▶ **WHAT THE TASK ASKS**
Go to the line containing "I have created" in the records below and print it and every following line exactly, on through the line containing "Then run the", then stop.
○ ○ ○ ○ ○
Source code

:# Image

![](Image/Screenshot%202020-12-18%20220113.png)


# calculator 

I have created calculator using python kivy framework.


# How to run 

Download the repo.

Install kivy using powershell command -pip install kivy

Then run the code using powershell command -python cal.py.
○ ○ ○ ○ ○
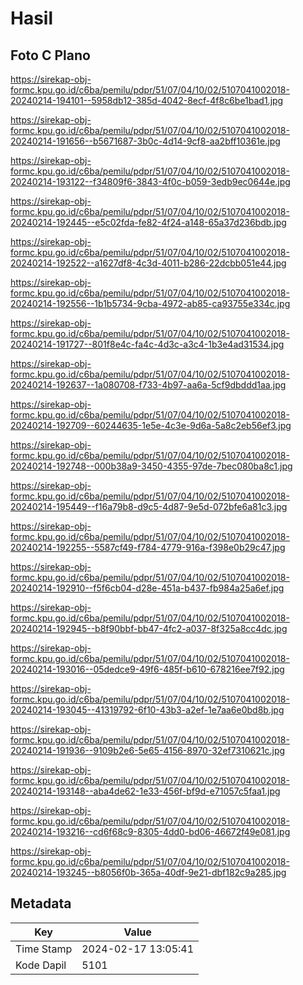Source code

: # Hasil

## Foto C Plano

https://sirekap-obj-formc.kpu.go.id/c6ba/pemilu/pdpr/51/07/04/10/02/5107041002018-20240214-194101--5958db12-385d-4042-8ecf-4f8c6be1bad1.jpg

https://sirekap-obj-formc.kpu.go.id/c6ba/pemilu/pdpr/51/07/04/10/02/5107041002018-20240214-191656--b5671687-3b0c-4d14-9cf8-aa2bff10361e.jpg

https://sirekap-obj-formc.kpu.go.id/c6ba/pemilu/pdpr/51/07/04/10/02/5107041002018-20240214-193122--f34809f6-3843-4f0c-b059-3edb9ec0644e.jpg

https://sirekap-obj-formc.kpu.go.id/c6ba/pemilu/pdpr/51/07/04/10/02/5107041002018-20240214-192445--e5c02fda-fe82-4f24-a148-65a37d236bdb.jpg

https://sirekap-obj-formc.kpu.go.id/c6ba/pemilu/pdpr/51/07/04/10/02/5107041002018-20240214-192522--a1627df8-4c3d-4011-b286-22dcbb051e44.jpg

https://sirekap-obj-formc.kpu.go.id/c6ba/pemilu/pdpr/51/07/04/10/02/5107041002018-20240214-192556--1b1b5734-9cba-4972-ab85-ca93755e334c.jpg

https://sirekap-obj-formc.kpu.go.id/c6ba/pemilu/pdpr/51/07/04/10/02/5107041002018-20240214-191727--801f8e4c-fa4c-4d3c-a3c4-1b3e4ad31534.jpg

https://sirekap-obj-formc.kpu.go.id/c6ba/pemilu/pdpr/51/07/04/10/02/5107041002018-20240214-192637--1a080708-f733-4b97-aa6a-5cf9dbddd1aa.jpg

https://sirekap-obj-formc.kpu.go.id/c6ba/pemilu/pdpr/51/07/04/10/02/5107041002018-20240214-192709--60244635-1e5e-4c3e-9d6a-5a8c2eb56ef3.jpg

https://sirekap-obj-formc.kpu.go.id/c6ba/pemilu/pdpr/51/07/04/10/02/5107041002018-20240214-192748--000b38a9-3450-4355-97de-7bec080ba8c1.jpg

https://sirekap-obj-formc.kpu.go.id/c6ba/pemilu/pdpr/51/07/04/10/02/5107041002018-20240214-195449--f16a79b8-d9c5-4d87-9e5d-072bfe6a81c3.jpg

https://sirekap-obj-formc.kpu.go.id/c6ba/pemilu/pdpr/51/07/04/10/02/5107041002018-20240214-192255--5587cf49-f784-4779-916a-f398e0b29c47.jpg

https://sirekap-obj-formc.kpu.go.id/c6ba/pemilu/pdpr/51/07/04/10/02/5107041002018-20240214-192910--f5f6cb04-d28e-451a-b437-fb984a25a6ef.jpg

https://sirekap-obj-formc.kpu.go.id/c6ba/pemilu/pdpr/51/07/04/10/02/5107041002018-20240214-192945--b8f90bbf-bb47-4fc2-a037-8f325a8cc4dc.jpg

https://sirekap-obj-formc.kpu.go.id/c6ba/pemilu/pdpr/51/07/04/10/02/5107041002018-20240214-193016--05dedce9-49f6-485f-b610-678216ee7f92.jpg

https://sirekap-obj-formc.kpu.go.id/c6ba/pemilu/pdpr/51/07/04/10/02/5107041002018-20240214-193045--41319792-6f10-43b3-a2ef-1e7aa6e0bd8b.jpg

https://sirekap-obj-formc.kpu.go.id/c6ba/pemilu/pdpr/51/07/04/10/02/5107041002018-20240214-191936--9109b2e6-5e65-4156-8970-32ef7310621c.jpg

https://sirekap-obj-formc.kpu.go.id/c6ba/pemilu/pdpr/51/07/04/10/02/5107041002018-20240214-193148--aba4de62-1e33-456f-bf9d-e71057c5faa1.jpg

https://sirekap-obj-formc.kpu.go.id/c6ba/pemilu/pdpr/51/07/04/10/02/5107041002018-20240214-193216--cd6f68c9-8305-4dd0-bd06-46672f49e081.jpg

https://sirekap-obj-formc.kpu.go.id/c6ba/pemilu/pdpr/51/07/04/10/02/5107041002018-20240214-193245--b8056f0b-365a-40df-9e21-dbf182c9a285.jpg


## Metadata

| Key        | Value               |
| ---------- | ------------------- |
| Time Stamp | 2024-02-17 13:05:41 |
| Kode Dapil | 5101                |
○ ○ ○ ○ ○
▶ **ANSWER AREA**
I have created calculator using python kivy framework.


# How to run 

Download the repo.

Install kivy using powershell command -pip install kivy

Then run the code using powershell command -python cal.py.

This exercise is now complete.